The Marshal took up a position on the left of the stand. Numerous flags and banners, suitably draped, were exhibited on the stand among the audience. The entire scene was one of grandeur due to the importance of the occasion. So quiet were the people that every word uttered by the orator of the day must have been heard by them all, notwithstanding the immensity of the concours.

Among the distinguished persons on the platform were the following: Governors Bradford, of Maryland; Curtin, of Pennsylvania; Morton, of Indiana; Seymour of New-York; Parker, of New-Jersey and Tod, of Ohio; Ex-Gov. Dennison, of Ohio: John Brough, Governor Elect, of Ohio; Charles Anderson, Lieutenant-Governor of Ohio; Major-Generals Schenck, Stahel, Doubleday, and Couch; Brigadier General Gibbon; and Provost-Marshal-General Fry.

========================================

_WORK REQUEST A:_
Lay out the stored entries from their first line through the line holding "mężczyzną, który znał", inclusive, as a Markdown table with columns named Row and Line, omitting blank lines.
The passage above has no connection to the stored entries that follow.

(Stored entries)

========================================

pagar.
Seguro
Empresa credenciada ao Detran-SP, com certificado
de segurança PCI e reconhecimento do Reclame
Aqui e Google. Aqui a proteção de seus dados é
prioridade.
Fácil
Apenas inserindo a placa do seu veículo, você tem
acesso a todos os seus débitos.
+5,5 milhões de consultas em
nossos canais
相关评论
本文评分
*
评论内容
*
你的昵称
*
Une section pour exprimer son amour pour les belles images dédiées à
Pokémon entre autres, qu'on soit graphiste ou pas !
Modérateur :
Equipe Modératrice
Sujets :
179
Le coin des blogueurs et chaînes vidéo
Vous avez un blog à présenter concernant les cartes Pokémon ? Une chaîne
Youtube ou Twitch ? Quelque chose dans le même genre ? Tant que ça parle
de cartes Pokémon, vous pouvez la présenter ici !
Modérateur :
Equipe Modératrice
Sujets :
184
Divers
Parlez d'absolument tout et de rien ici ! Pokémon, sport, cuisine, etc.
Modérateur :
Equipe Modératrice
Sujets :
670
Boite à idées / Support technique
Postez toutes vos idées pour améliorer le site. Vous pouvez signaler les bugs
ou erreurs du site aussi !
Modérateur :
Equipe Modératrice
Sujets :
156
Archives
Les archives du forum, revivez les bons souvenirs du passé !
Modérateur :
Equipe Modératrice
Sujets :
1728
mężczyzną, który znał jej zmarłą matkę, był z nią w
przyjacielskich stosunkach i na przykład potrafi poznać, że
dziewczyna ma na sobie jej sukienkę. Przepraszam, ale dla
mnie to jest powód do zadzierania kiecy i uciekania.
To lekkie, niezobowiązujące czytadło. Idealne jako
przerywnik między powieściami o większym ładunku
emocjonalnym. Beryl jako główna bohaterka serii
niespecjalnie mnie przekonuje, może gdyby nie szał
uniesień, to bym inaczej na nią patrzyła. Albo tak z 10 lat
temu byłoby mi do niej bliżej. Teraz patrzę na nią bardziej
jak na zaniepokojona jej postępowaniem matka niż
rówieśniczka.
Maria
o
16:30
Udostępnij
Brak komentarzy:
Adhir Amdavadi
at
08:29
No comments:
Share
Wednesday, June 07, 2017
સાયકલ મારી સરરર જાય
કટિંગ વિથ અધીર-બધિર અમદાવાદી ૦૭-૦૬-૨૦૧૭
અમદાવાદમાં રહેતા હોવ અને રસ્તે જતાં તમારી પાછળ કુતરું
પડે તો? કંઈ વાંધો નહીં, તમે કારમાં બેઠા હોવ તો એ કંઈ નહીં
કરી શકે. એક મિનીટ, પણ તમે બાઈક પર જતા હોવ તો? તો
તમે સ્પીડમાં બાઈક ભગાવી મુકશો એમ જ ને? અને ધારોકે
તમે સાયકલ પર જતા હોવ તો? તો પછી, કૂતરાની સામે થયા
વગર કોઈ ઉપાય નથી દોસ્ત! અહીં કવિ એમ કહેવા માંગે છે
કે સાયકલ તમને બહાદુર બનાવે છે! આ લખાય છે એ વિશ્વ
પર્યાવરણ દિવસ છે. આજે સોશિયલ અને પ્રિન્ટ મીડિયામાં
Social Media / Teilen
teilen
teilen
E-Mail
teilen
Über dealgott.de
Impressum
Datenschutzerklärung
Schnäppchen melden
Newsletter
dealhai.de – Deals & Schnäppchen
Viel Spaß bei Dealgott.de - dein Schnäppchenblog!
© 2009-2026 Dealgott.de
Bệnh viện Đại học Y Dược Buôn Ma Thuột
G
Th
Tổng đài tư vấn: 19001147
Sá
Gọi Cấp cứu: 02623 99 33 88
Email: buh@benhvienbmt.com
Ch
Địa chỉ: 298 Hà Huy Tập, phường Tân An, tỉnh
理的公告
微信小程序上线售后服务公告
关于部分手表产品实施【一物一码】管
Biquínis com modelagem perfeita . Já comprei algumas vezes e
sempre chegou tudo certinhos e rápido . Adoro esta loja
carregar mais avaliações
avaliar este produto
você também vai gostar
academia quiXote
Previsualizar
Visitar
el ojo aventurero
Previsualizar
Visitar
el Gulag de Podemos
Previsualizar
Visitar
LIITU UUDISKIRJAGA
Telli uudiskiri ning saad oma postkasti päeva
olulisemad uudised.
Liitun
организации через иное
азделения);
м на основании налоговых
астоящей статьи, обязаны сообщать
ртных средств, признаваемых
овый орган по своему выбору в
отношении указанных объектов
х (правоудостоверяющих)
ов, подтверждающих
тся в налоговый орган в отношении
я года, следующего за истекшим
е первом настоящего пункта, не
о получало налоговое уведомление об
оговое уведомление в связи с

========================================

_WORK REQUEST B:_
In the account of the platform guests, who is named as Governor Elect of Ohio?

_RESULT A:_
| Row | Line |
|---|---|
| 1 | pagar. |
| 2 | Seguro |
| 3 | Empresa credenciada ao Detran-SP, com certificado |
| 4 | de segurança PCI e reconhecimento do Reclame |
| 5 | Aqui e Google. Aqui a proteção de seus dados é |
| 6 | prioridade. |
| 7 | Fácil |
| 8 | Apenas inserindo a placa do seu veículo, você tem |
| 9 | acesso a todos os seus débitos. |
| 10 | +5,5 milhões de consultas em |
| 11 | nossos canais |
| 12 | 相关评论 |
| 13 | 本文评分 |
| 14 | * |
| 15 | 评论内容 |
| 16 | * |
| 17 | 你的昵称 |
| 18 | * |
| 19 | Une section pour exprimer son amour pour les belles images dédiées à |
| 20 | Pokémon entre autres, qu'on soit graphiste ou pas ! |
| 21 | Modérateur : |
| 22 | Equipe Modératrice |
| 23 | Sujets : |
| 24 | 179 |
| 25 | Le coin des blogueurs et chaînes vidéo |
| 26 | Vous avez un blog à présenter concernant les cartes Pokémon ? Une chaîne |
| 27 | Youtube ou Twitch ? Quelque chose dans le même genre ? Tant que ça parle |
| 28 | de cartes Pokémon, vous pouvez la présenter ici ! |
| 29 | Modérateur : |
| 30 | Equipe Modératrice |
| 31 | Sujets : |
| 32 | 184 |
| 33 | Divers |
| 34 | Parlez d'absolument tout et de rien ici ! Pokémon, sport, cuisine, etc. |
| 35 | Modérateur : |
| 36 | Equipe Modératrice |
| 37 | Sujets : |
| 38 | 670 |
| 39 | Boite à idées / Support technique |
| 40 | Postez toutes vos idées pour améliorer le site. Vous pouvez signaler les bugs |
| 41 | ou erreurs du site aussi ! |
| 42 | Modérateur : |
| 43 | Equipe Modératrice |
| 44 | Sujets : |
| 45 | 156 |
| 46 | Archives |
| 47 | Les archives du forum, revivez les bons souvenirs du passé ! |
| 48 | Modérateur : |
| 49 | Equipe Modératrice |
| 50 | Sujets : |
| 51 | 1728 |
| 52 | mężczyzną, który znał jej zmarłą matkę, był z nią w |

_RESULT B:_
John Brough